You might say, perhaps you need a publisher to take care of all that. Well, perhaps a publisher might take care of stuff like covers, but it’s been many years since they have done any marketing for any but the biggest of authors . And I’d still have the pressure of deadlines looming over me to drive away the stories. It’s a bigger issue than that of publishing books and one that pertains to the arts in general and our appreciation and need for them. I won’t go all political one you (perhaps in another post) but the culture itself has been subtly damaged over the years so that commerce rather than creativity is the gold standard of what is of worth to us.

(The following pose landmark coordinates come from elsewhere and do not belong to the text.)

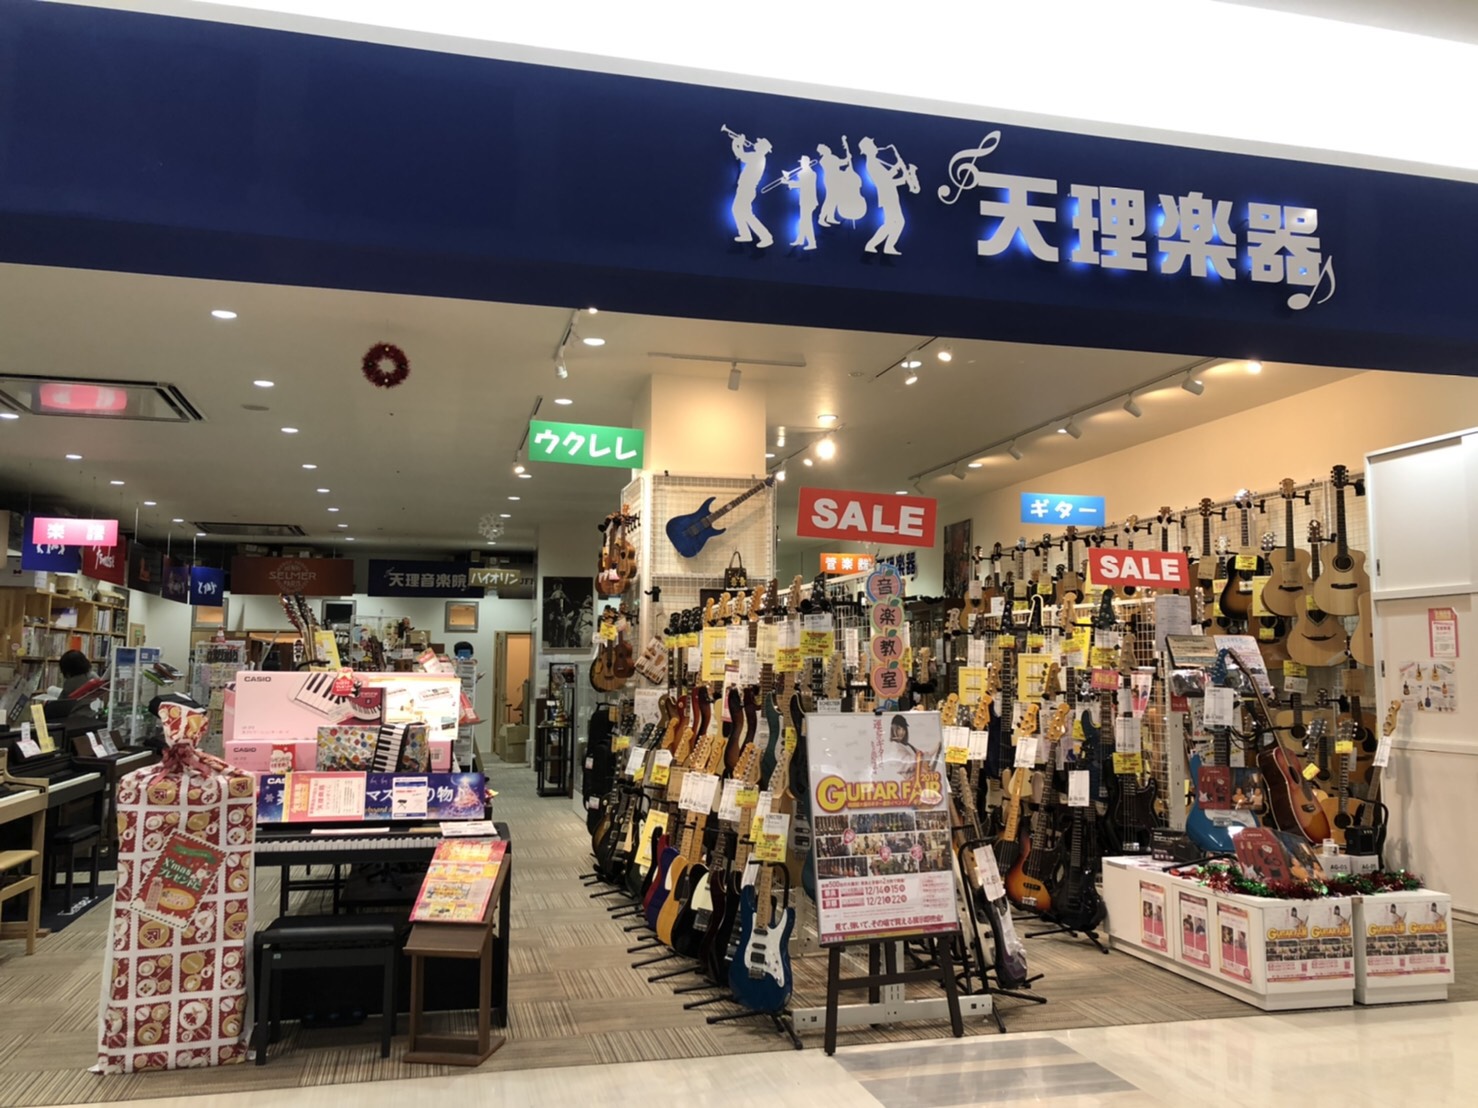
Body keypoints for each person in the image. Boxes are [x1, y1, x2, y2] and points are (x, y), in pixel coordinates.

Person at [859, 136, 909, 255]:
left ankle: (882, 246)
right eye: (872, 145)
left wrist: (896, 168)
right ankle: (878, 245)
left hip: (889, 195)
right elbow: (885, 182)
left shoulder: (874, 162)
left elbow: (886, 177)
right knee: (896, 222)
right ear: (868, 148)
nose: (875, 146)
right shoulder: (872, 163)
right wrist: (903, 179)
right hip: (888, 196)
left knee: (892, 223)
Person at [730, 134, 774, 248]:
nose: (756, 143)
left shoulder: (757, 157)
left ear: (761, 147)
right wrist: (739, 145)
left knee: (744, 213)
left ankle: (766, 237)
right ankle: (746, 234)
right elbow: (742, 156)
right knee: (740, 211)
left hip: (747, 189)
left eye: (758, 143)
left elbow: (740, 155)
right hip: (746, 188)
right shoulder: (758, 157)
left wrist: (736, 144)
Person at [785, 155, 818, 250]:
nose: (801, 164)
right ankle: (800, 239)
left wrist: (788, 182)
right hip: (805, 200)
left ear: (807, 163)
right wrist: (789, 182)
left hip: (809, 201)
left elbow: (802, 184)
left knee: (806, 222)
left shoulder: (810, 174)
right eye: (801, 163)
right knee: (803, 222)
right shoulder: (805, 173)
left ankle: (812, 243)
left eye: (802, 163)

I’m not sure I have any answers. I don’t feel I can take my eye of the ball entirely, withdraw from trying to sell books and concentrate on finding my writing mojo again. It’s a pretty fast-moving world and the current thinking is that those with endurance skills are those who may succeed, if not by merit then by persistence. It’s certainly worked for many who have doggedly churned out four or more books a year, though in some cases I’d see those as of very dubious quality. Being constantly in the public eye is a strategy that works for some, but I’m not willing to chuck out that many books a year, even though I have a significant body of work on my hard drive. If I don’t tackle my own malaise, it’s only a matter of time before I run out of completed work.
It’s a new year and no one knows what it may bring; the changes so far in the book world have been staggering and unimaginable ten years ago. I must trust in my own journey and see where it takes me. It’s taken me some amazing places already; the fact that I’m currently mired in the Slough f Despond ought not to mean I will be buried in it.
If you have seen my joy, do return it to me. I’ll be most grateful. I do really miss it. It gave me a reason to get up in the mornings.